→ The task
Your task is to repeat the entries underneath exactly, minus the pictures.

→ Source material

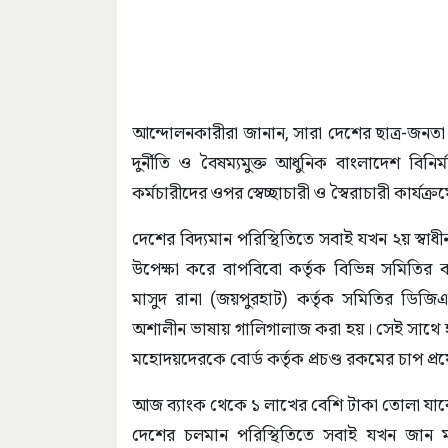
আন্দোলনকারীরা জানান, সারা দেশের ছাত্র-জনতা ঐ
দুর্নীতি ও বৈষম্যমুক্ত আধুনিক বাংলাদেশ বিনি
কর্মচারীদের ওপর স্বেচ্ছাচারী ও স্বৈরাচারী কার্য
দেশের বিদ্যমান পরিস্থিতিতে সবাই যখন ২য় স্বাধীন
উপেক্ষা করে বাপবিবো কর্তৃক বিভিন্ন সমিতির 
মাসুদ রানা (জয়পুরহাট) কর্তৃক সমিতির ডিজ
অশালীন ভাষায় গালিগালাজ করা হয়। সেই সাথে হ
মহোদয়দেরকে বোর্ড কর্তৃক প্রচণ্ড রকমের চাপ প্র
আজ ব্যাংক থেকে ১ লাখের বেশি টাকা তোলা যাব
দেশের চলমান পরিস্থিতিতে সবাই যখন জান মালে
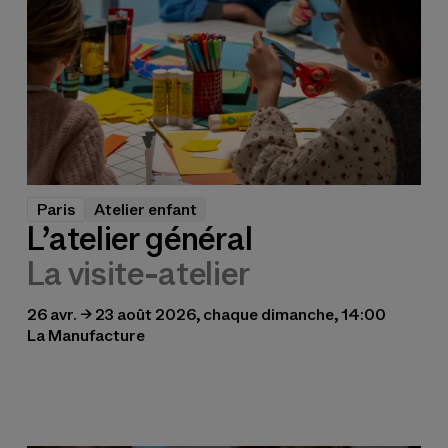
Paris
Atelier enfant
L’atelier général
La visite-atelier
26 avr. → 23 août 2026, chaque dimanche, 14:00
La Manufacture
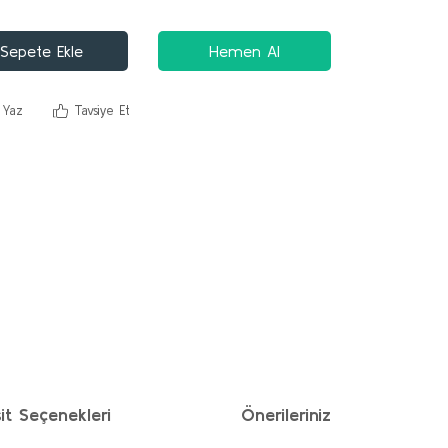
Sepete Ekle
Hemen Al
 Yaz
Tavsiye Et
it Seçenekleri
Önerileriniz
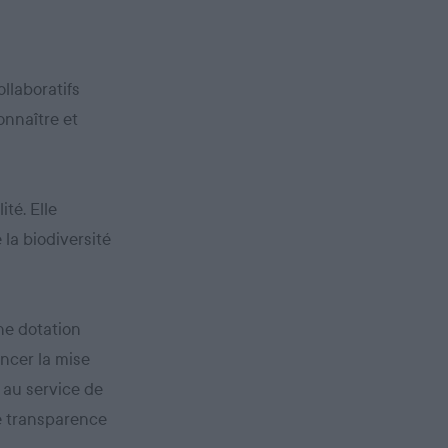
llaboratifs
onnaître et
ité. Elle
 la biodiversité
une dotation
ancer la mise
 au service de
le transparence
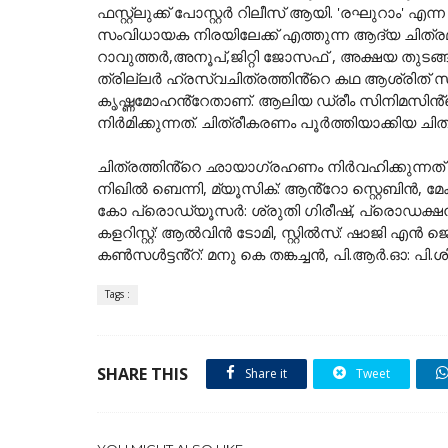
ഫസ്റ്റ്ലുക്ക് പോസ്റ്റർ റിലീസ് ആയി. 'രഘുറാം' എന്
സംവിധായക നിരയിലേക്ക് എത്തുന്ന ആദ്യ ചിത്ര
റാവുത്തർ,അനൂപ്,ജിറ്റി ജോസഫ്‌ , അക്ഷയ തുടങ്ങ
ത്രില്ലർ ഹ്രസ്വചിത്രത്തിൻ്റെ കഥ ആശ്രിത് സ
കൃഷ്ണമോഹൻ്റേതാണ്. ആലിയ ഡ്രീം സിനിമസി
നിർമിക്കുന്നത്. ചിത്രീകരണം പൂർത്തിയാക്കിയ ചിത
ചിത്രത്തിൻ്റെ ഛായാഗ്രഹണം നിർവഹിക്കുന്നത്
നിഖിൽ ബെന്നി, മ്യൂസിക്: ആൻ്റോ സ്റ്റെബിൻ, മേക്
കോ പ്രൊഡ്യൂസർ: ശ്രുതി ഗിരീഷ്, പ്രൊഡക്ഷൻ 
കളറിസ്റ്റ്: ആൽവിൻ ടോമി, സ്റ്റിൽസ്: ഷാജി 
കൺസൾട്ടൻ്റ്: മനു കെ തങ്കച്ചൻ, പി.ആർ.ഓ: പി.
Tags :
SHARE THIS
Share it
Tweet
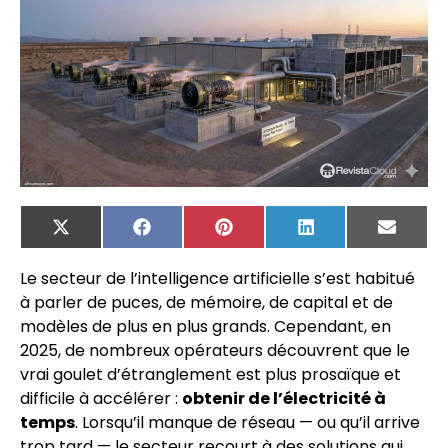
X
Facebook
Pinterest
LinkedIn
Email
(Twitter)
Le secteur de l’intelligence artificielle s’est habitué
à parler de puces, de mémoire, de capital et de
modèles de plus en plus grands. Cependant, en
2025, de nombreux opérateurs découvrent que le
vrai goulet d’étranglement est plus prosaïque et
difficile à accélérer :
obtenir de l’électricité à
temps
. Lorsqu’il manque de réseau — ou qu’il arrive
trop tard — le secteur recourt à des solutions qui,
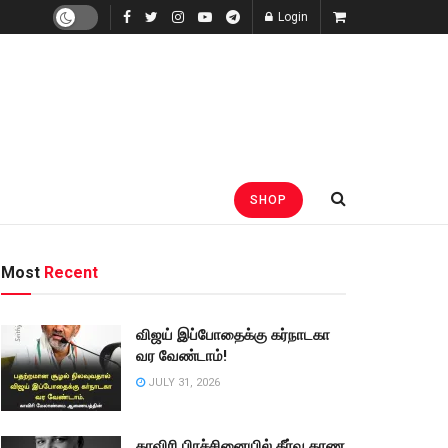
Login
SHOP
Most
Recent
விஜய் இப்போதைக்கு கர்நாடகா
வர வேண்டாம்!
JULY 31, 2026
காவிரி பிரச்சினையில் தீர்வு காண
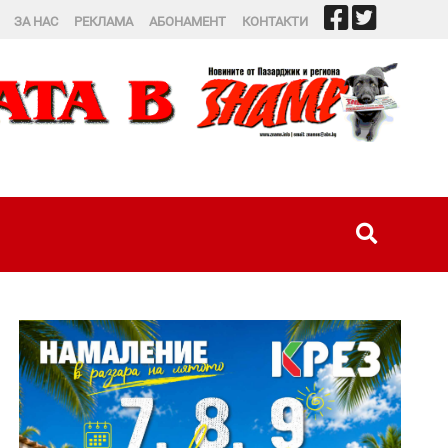
ЗА НАС
РЕКЛАМА
АБОНАМЕНТ
КОНТАКТИ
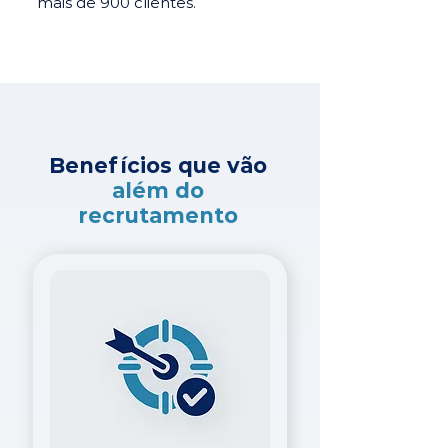
mais de 900 clientes.
Benefícios que vão
além do
recrutamento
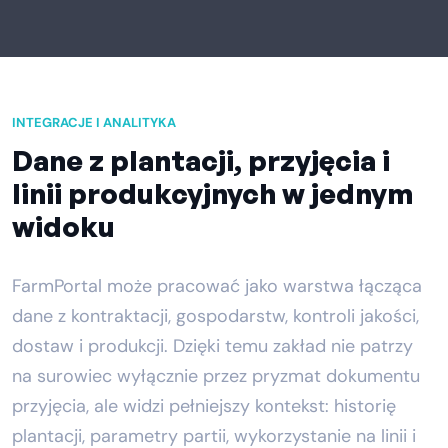
INTEGRACJE I ANALITYKA
Dane z plantacji, przyjęcia i
linii produkcyjnych w jednym
widoku
FarmPortal może pracować jako warstwa łącząca
dane z kontraktacji, gospodarstw, kontroli jakości,
dostaw i produkcji. Dzięki temu zakład nie patrzy
na surowiec wyłącznie przez pryzmat dokumentu
przyjęcia, ale widzi pełniejszy kontekst: historię
plantacji, parametry partii, wykorzystanie na linii i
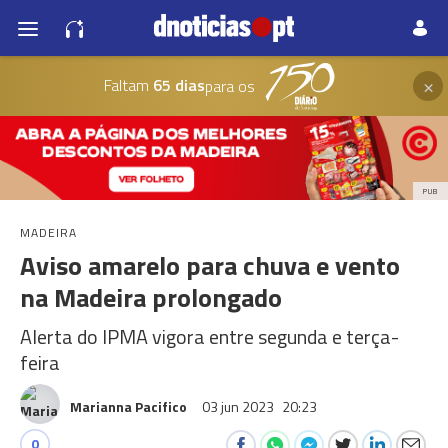
×
Faltam
65 dias
para os
PUB
MADEIRA
Aviso amarelo para chuva e vento
na Madeira prolongado
Alerta do IPMA vigora entre segunda e terça-
feira
Marianna Pacifico
03 jun 2023
20:23
0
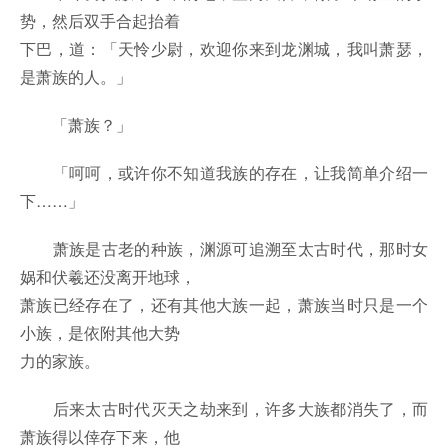
势，然后双手合起抬着
下巴，道：「天怜少尉，欢迎你来到龙渊城，我叫萧瑟，
是萧族的人。」
「萧族？」
「呵呵，或许你不知道我族的存在，让我简单介绍一
下……」
萧族是古老的种族，渊源可追溯至太古时代，那时女
娲和伏羲还没离开地球，
萧族已经存在了，还有其他大族一起，萧族当时只是一个
小族，是依附其他大势
力的家族。
后来太古时代灭天之劫来到，许多大族都消失了，而
萧族得以倖存下来，他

→ Solution for this problem
আন্দোলনকারীরা জানান, সারা দেশের ছাত্র-জনতা ঐ
দুর্নীতি ও বৈষম্যমুক্ত আধুনিক বাংলাদেশ বিনি
কর্মচারীদের ওপর স্বেচ্ছাচারী ও স্বৈরাচারী কার্য
দেশের বিদ্যমান পরিস্থিতিতে সবাই যখন ২য় স্বাধীন
উপেক্ষা করে বাপবিবো কর্তৃক বিভিন্ন সমিতির 
মাসুদ রানা (জয়পুরহাট) কর্তৃক সমিতির ডিজ
অশালীন ভাষায় গালিগালাজ করা হয়। সেই সাথে হ
মহোদয়দেরকে বোর্ড কর্তৃক প্রচণ্ড রকমের চাপ প্র
আজ ব্যাংক থেকে ১ লাখের বেশি টাকা তোলা যাব
দেশের চলমান পরিস্থিতিতে সবাই যখন জান মালে
Paris
Atelier enfant
L’atelier général
La visite-atelier
26 avr. → 23 août 2026, chaque dimanche, 14:00
La Manufacture
Sepete Ekle
Hemen Al
 Yaz
Tavsiye Et
it Seçenekleri
Önerileriniz
llaboratifs
onnaître et
ité. Elle
 la biodiversité
une dotation
ancer la mise
 au service de
le transparence
ഫസ്റ്റ്ലുക്ക് പോസ്റ്റർ റിലീസ് ആയി. 'രഘുറാം' എന്
സംവിധായക നിരയിലേക്ക് എത്തുന്ന ആദ്യ ചിത്ര
റാവുത്തർ,അനൂപ്,ജിറ്റി ജോസഫ്‌ , അക്ഷയ തുടങ്ങ
ത്രില്ലർ ഹ്രസ്വചിത്രത്തിൻ്റെ കഥ ആശ്രിത് സ
കൃഷ്ണമോഹൻ്റേതാണ്. ആലിയ ഡ്രീം സിനിമസി
നിർമിക്കുന്നത്. ചിത്രീകരണം പൂർത്തിയാക്കിയ ചിത
ചിത്രത്തിൻ്റെ ഛായാഗ്രഹണം നിർവഹിക്കുന്നത്
നിഖിൽ ബെന്നി, മ്യൂസിക്: ആൻ്റോ സ്റ്റെബിൻ, മേക്
കോ പ്രൊഡ്യൂസർ: ശ്രുതി ഗിരീഷ്, പ്രൊഡക്ഷൻ 
കളറിസ്റ്റ്: ആൽവിൻ ടോമി, സ്റ്റിൽസ്: ഷാജി 
കൺസൾട്ടൻ്റ്: മനു കെ തങ്കച്ചൻ, പി.ആർ.ഓ: പി.
Tags :
SHARE THIS
Share it
Tweet
X
Facebook
Pinterest
LinkedIn
Email
(Twitter)
Le secteur de l’intelligence artificielle s’est habitué
à parler de puces, de mémoire, de capital et de
modèles de plus en plus grands. Cependant, en
2025, de nombreux opérateurs découvrent que le
vrai goulet d’étranglement est plus prosaïque et
difficile à accélérer :
obtenir de l’électricité à
temps
. Lorsqu’il manque de réseau — ou qu’il arrive
trop tard — le secteur recourt à des solutions qui,
Login
SHOP
Most
Recent
விஜய் இப்போதைக்கு கர்நாடகா
வர வேண்டாம்!
JULY 31, 2026
காவிரி பிரச்சினையில் தீர்வு காண
ЗА НАС
РЕКЛАМА
АБОНАМЕНТ
КОНТАКТИ
mais de 900 clientes.
Benefícios que vão
além do
recrutamento
INTEGRACJE I ANALITYKA
Dane z plantacji, przyjęcia i
linii produkcyjnych w jednym
widoku
FarmPortal może pracować jako warstwa łącząca
dane z kontraktacji, gospodarstw, kontroli jakości,
dostaw i produkcji. Dzięki temu zakład nie patrzy
na surowiec wyłącznie przez pryzmat dokumentu
przyjęcia, ale widzi pełniejszy kontekst: historię
plantacji, parametry partii, wykorzystanie na linii i
×
Faltam
65 dias
para os
PUB
MADEIRA
Aviso amarelo para chuva e vento
na Madeira prolongado
Alerta do IPMA vigora entre segunda e terça-
feira
Marianna Pacifico
03 jun 2023
20:23
0
势，然后双手合起抬着
下巴，道：「天怜少尉，欢迎你来到龙渊城，我叫萧瑟，
是萧族的人。」
「萧族？」
「呵呵，或许你不知道我族的存在，让我简单介绍一
下……」
萧族是古老的种族，渊源可追溯至太古时代，那时女
娲和伏羲还没离开地球，
萧族已经存在了，还有其他大族一起，萧族当时只是一个
小族，是依附其他大势
力的家族。
后来太古时代灭天之劫来到，许多大族都消失了，而
萧族得以倖存下来，他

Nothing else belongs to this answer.